WHAT YOU HAVE TO DO: For this exercise, output the entries below exactly from the line that holds "[dynamic-disks]: azure-disks-dynamic-pv.md" to the line that holds "tasks with dependencies", both ends included. No pictures belong in the copy.

WORKING DATA:
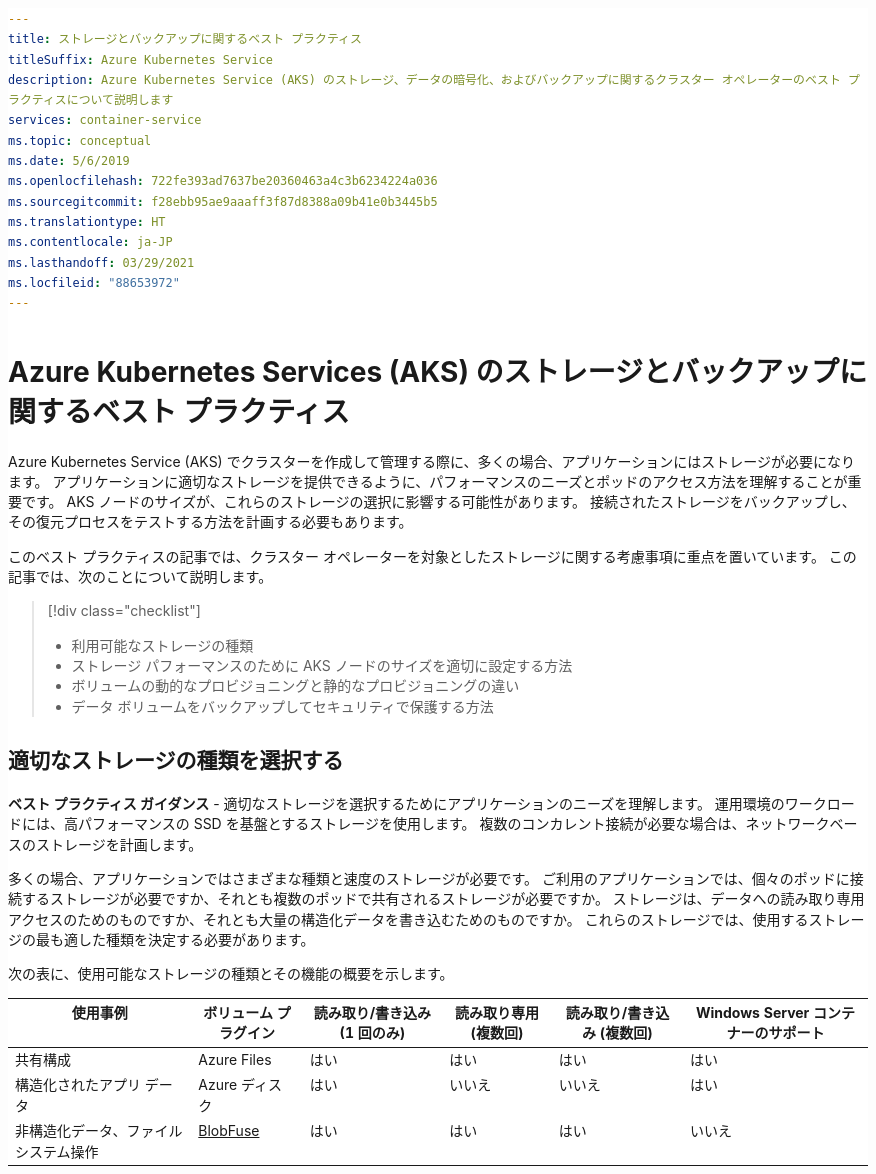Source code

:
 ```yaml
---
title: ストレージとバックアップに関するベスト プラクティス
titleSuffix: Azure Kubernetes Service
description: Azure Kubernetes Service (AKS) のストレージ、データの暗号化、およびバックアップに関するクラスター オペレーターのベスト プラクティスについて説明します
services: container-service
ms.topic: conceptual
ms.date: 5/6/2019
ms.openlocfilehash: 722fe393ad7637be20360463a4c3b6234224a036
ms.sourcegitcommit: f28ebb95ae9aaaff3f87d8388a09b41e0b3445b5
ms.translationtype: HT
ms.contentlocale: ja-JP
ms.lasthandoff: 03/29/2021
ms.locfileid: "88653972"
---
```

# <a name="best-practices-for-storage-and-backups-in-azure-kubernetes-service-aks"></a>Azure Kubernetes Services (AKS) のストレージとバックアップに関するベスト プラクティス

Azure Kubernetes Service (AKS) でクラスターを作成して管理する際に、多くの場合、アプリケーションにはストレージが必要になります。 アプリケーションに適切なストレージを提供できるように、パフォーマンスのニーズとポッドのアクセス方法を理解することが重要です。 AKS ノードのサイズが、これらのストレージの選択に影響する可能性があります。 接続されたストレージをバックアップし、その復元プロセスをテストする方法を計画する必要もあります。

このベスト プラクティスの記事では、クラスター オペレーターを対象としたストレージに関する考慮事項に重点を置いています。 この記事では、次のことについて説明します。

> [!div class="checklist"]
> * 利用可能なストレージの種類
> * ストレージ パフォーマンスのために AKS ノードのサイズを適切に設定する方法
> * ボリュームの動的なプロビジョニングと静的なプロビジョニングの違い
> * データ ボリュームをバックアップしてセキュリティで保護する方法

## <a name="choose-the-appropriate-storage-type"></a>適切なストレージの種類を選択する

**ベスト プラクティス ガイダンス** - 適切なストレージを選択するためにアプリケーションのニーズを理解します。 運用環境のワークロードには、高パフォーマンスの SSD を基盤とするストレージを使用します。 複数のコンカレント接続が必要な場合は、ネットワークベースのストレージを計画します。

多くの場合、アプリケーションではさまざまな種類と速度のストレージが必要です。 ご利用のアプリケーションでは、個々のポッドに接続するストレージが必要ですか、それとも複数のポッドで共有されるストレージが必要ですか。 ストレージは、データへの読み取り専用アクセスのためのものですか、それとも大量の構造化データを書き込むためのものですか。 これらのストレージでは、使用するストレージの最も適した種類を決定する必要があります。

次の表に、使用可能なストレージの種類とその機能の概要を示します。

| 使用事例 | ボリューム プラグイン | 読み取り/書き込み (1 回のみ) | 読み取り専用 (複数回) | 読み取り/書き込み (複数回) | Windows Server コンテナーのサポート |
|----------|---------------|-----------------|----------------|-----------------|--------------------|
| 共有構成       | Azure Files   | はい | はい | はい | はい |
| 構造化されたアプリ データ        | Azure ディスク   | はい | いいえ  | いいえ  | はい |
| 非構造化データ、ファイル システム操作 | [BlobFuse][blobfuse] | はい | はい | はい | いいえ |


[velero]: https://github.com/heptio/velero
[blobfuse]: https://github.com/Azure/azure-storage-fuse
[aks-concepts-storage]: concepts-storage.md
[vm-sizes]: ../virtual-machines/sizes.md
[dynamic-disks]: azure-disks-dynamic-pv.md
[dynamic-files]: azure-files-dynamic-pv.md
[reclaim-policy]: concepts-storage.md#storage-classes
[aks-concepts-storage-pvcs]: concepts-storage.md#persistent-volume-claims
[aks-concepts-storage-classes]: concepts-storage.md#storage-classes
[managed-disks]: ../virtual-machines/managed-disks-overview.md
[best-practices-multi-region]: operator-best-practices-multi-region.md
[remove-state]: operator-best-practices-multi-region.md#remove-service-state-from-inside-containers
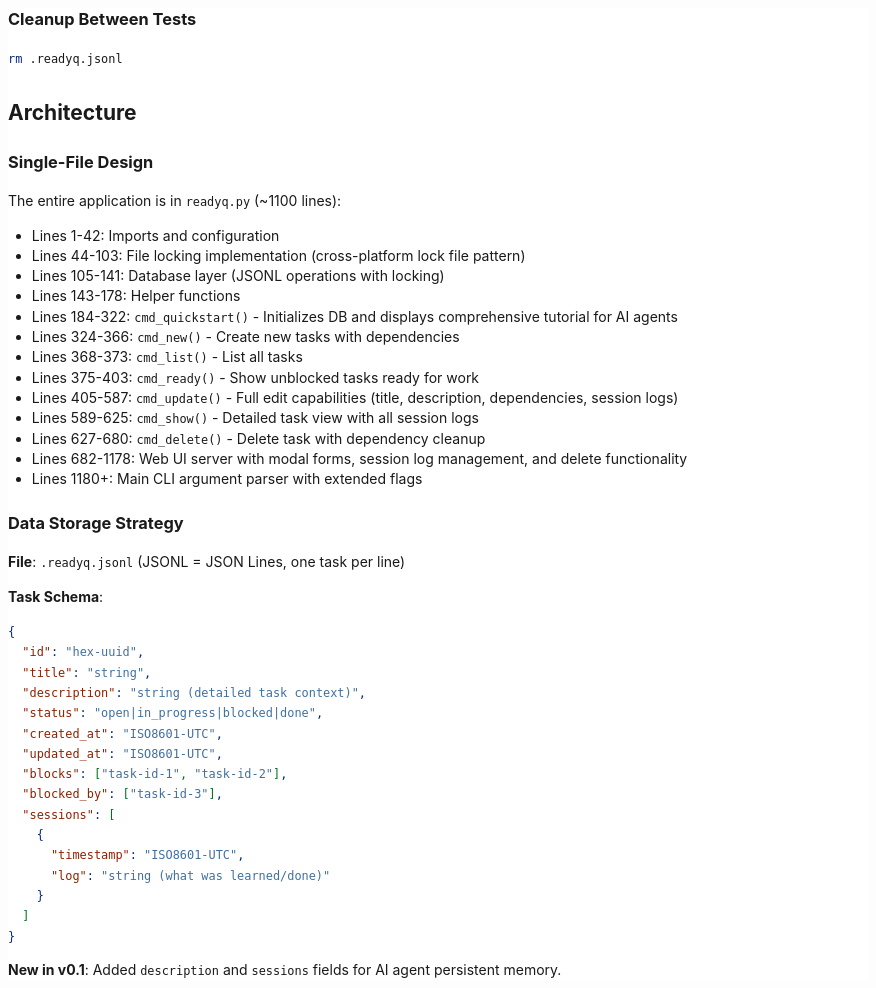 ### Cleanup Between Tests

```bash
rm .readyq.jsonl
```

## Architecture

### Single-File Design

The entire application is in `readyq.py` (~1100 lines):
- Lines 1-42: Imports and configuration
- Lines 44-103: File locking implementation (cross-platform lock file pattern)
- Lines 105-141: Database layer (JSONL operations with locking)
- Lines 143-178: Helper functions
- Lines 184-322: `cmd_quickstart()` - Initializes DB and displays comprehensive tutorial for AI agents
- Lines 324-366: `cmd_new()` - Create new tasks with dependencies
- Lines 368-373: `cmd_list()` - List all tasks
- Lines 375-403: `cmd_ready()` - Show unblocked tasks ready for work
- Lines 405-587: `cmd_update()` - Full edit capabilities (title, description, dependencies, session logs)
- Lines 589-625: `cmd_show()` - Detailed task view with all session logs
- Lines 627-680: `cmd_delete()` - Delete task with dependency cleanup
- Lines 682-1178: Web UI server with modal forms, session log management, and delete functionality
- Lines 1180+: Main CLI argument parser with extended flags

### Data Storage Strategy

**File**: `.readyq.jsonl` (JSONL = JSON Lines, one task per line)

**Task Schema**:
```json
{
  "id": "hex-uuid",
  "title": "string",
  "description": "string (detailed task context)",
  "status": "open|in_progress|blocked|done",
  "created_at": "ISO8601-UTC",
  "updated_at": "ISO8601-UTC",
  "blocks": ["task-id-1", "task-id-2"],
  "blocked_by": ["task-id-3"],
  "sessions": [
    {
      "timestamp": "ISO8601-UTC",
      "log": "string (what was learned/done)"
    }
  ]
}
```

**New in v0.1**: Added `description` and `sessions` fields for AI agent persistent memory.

==

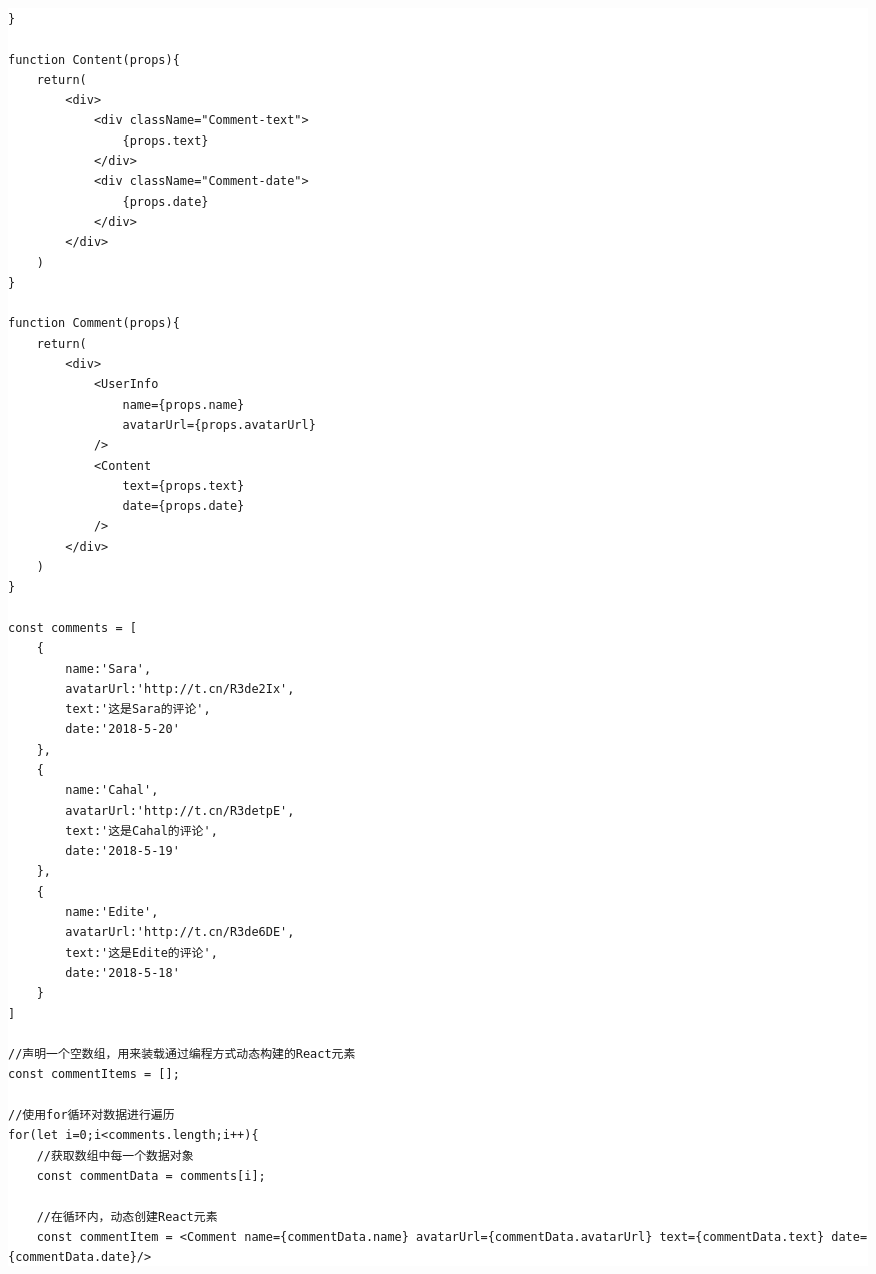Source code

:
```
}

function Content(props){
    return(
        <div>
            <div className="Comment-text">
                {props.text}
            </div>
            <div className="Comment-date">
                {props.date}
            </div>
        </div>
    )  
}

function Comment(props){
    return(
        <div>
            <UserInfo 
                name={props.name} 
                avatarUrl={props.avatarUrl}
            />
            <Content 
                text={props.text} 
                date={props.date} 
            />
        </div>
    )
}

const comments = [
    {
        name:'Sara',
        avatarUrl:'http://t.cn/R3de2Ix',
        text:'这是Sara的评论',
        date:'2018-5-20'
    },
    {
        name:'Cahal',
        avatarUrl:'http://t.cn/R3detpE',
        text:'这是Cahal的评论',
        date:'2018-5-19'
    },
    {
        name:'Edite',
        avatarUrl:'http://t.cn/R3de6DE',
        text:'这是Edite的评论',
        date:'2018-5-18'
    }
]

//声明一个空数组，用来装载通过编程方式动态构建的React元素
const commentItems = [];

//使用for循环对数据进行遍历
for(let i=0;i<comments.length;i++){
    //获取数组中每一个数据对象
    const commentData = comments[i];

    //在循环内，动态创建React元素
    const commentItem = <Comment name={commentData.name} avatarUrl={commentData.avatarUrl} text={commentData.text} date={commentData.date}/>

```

TASK OUTPUT:
[dynamic-disks]: azure-disks-dynamic-pv.md
[dynamic-files]: azure-files-dynamic-pv.md
[reclaim-policy]: concepts-storage.md#storage-classes
[aks-concepts-storage-pvcs]: concepts-storage.md#persistent-volume-claims
[aks-concepts-storage-classes]: concepts-storage.md#storage-classes
[managed-disks]: ../virtual-machines/managed-disks-overview.md
[best-practices-multi-region]: operator-best-practices-multi-region.md
[remove-state]: operator-best-practices-multi-region.md#remove-service-state-from-inside-containers
 ### Cleanup Between Tests

```bash
rm .readyq.jsonl
```

## Architecture

### Single-File Design

The entire application is in `readyq.py` (~1100 lines):
- Lines 1-42: Imports and configuration
- Lines 44-103: File locking implementation (cross-platform lock file pattern)
- Lines 105-141: Database layer (JSONL operations with locking)
- Lines 143-178: Helper functions
- Lines 184-322: `cmd_quickstart()` - Initializes DB and displays comprehensive tutorial for AI agents
- Lines 324-366: `cmd_new()` - Create new tasks with dependencies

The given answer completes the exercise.